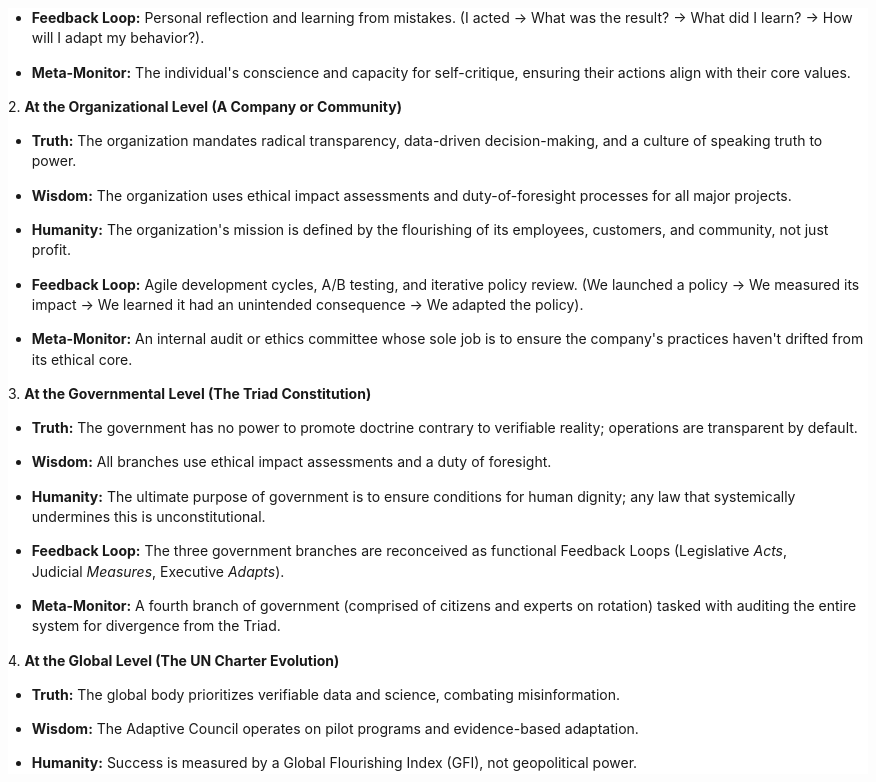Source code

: -   **Feedback Loop:** Personal reflection and learning from mistakes.
    (I acted -\> What was the result? -\> What did I learn? -\> How will
    I adapt my behavior?).

-   **Meta-Monitor:** The individual\'s conscience and capacity for
    self-critique, ensuring their actions align with their core values.

2. **At the Organizational Level (A Company or Community)**

-   **Truth:** The organization mandates radical transparency,
    data-driven decision-making, and a culture of speaking truth to
    power.

-   **Wisdom:** The organization uses ethical impact assessments and
    duty-of-foresight processes for all major projects.

-   **Humanity:** The organization\'s mission is defined by the
    flourishing of its employees, customers, and community, not just
    profit.

-   **Feedback Loop:** Agile development cycles, A/B testing, and
    iterative policy review. (We launched a policy -\> We measured its
    impact -\> We learned it had an unintended consequence -\> We
    adapted the policy).

-   **Meta-Monitor:** An internal audit or ethics committee whose sole
    job is to ensure the company\'s practices haven\'t drifted from its
    ethical core.

3. **At the Governmental Level (The Triad Constitution)**

-   **Truth:** The government has no power to promote doctrine contrary
    to verifiable reality; operations are transparent by default.

-   **Wisdom:** All branches use ethical impact assessments and a duty
    of foresight.

-   **Humanity:** The ultimate purpose of government is to ensure
    conditions for human dignity; any law that systemically undermines
    this is unconstitutional.

-   **Feedback Loop:** The three government branches are reconceived as
    functional Feedback Loops (Legislative *Acts*, Judicial *Measures*,
    Executive *Adapts*).

-   **Meta-Monitor:** A fourth branch of government (comprised of
    citizens and experts on rotation) tasked with auditing the entire
    system for divergence from the Triad.

4. **At the Global Level (The UN Charter Evolution)**

-   **Truth:** The global body prioritizes verifiable data and science,
    combating misinformation.

-   **Wisdom:** The Adaptive Council operates on pilot programs and
    evidence-based adaptation.

-   **Humanity:** Success is measured by a Global Flourishing Index
    (GFI), not geopolitical power.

> _Job item_
All of the records should be output exactly as they stand, with pictures omitted.

> _Task response_
Source code

: -   **Feedback Loop:** Personal reflection and learning from mistakes.
    (I acted -\> What was the result? -\> What did I learn? -\> How will
    I adapt my behavior?).

-   **Meta-Monitor:** The individual\'s conscience and capacity for
    self-critique, ensuring their actions align with their core values.

2. **At the Organizational Level (A Company or Community)**

-   **Truth:** The organization mandates radical transparency,
    data-driven decision-making, and a culture of speaking truth to
    power.

-   **Wisdom:** The organization uses ethical impact assessments and
    duty-of-foresight processes for all major projects.

-   **Humanity:** The organization\'s mission is defined by the
    flourishing of its employees, customers, and community, not just
    profit.

-   **Feedback Loop:** Agile development cycles, A/B testing, and
    iterative policy review. (We launched a policy -\> We measured its
    impact -\> We learned it had an unintended consequence -\> We
    adapted the policy).

-   **Meta-Monitor:** An internal audit or ethics committee whose sole
    job is to ensure the company\'s practices haven\'t drifted from its
    ethical core.

3. **At the Governmental Level (The Triad Constitution)**

-   **Truth:** The government has no power to promote doctrine contrary
    to verifiable reality; operations are transparent by default.

-   **Wisdom:** All branches use ethical impact assessments and a duty
    of foresight.

-   **Humanity:** The ultimate purpose of government is to ensure
    conditions for human dignity; any law that systemically undermines
    this is unconstitutional.

-   **Feedback Loop:** The three government branches are reconceived as
    functional Feedback Loops (Legislative *Acts*, Judicial *Measures*,
    Executive *Adapts*).

-   **Meta-Monitor:** A fourth branch of government (comprised of
    citizens and experts on rotation) tasked with auditing the entire
    system for divergence from the Triad.

4. **At the Global Level (The UN Charter Evolution)**

-   **Truth:** The global body prioritizes verifiable data and science,
    combating misinformation.

-   **Wisdom:** The Adaptive Council operates on pilot programs and
    evidence-based adaptation.

-   **Humanity:** Success is measured by a Global Flourishing Index
    (GFI), not geopolitical power.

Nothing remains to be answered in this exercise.